Shakespeare made Richard III cry, “A horse, a horse, my kingdom for a horse!” At the Battle of Bosworth. Grayscale v SEC may be the horse that changes the history of cryptocurrencies. Or maybe it’s just another horse. Cryptocurrency enthusiasts use terms like “watershed,” “tipping point,” and “Rubicon” to refer to the Grayscale v SEC ruling. This is not unjustified as it could lead to the SEC capitulating and opening a virtuous upward spiral in cryptocurrency prices and legal acceptability.
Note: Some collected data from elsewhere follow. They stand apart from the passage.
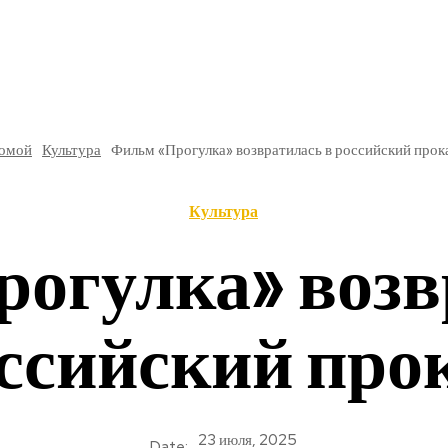
РЕ
В РОССИИ
ОБЩЕСТВО
КУЛЬТУРА
НАУКА
омой
Культура
Фильм «Прогулка» возвратилась в российский прок
Культура
огулка» возв
ссийский про
23 июля, 2025
Date:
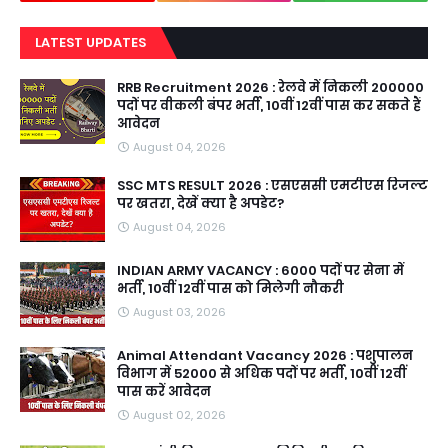
LATEST UPDATES
RRB Recruitment 2026 : रेलवे में निकली 200000
पदों पर वीकली बंपर भर्ती, 10वीं 12वीं पास कर सकते हैं
आवेदन
August 04, 2026
SSC MTS RESULT 2026 : एसएससी एमटीएस रिजल्ट
पर खतरा, देखें क्या है अपडेट?
August 04, 2026
INDIAN ARMY VACANCY : 6000 पदों पर सेना में
भर्ती, 10वीं 12वीं पास को मिलेगी नौकरी
August 03, 2026
Animal Attendant Vacancy 2026 : पशुपालन
विभाग में 52000 से अधिक पदों पर भर्ती, 10वीं 12वीं
पास करें आवेदन
August 02, 2026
  But it’s also far from certain because the direct practical impact of this decision is minimal. The SEC’s ruling in favor of Grayscale Investments LLC has reignited hope that an exchange-traded bitcoin fund will soon be available. Bitcoin prices jumped. Cryptocurrency enthusiasts use terms like “watershed,” “tipping point,” and “Rubicon” to refer to the Grayscale v SEC ruling. This is not unjustified as it could lead to the SEC capitulating and opening a virtuous upward spiral in cryptocurrency prices and legal acceptability. But it is also far from certain because the direct practical impact of this decision is very small.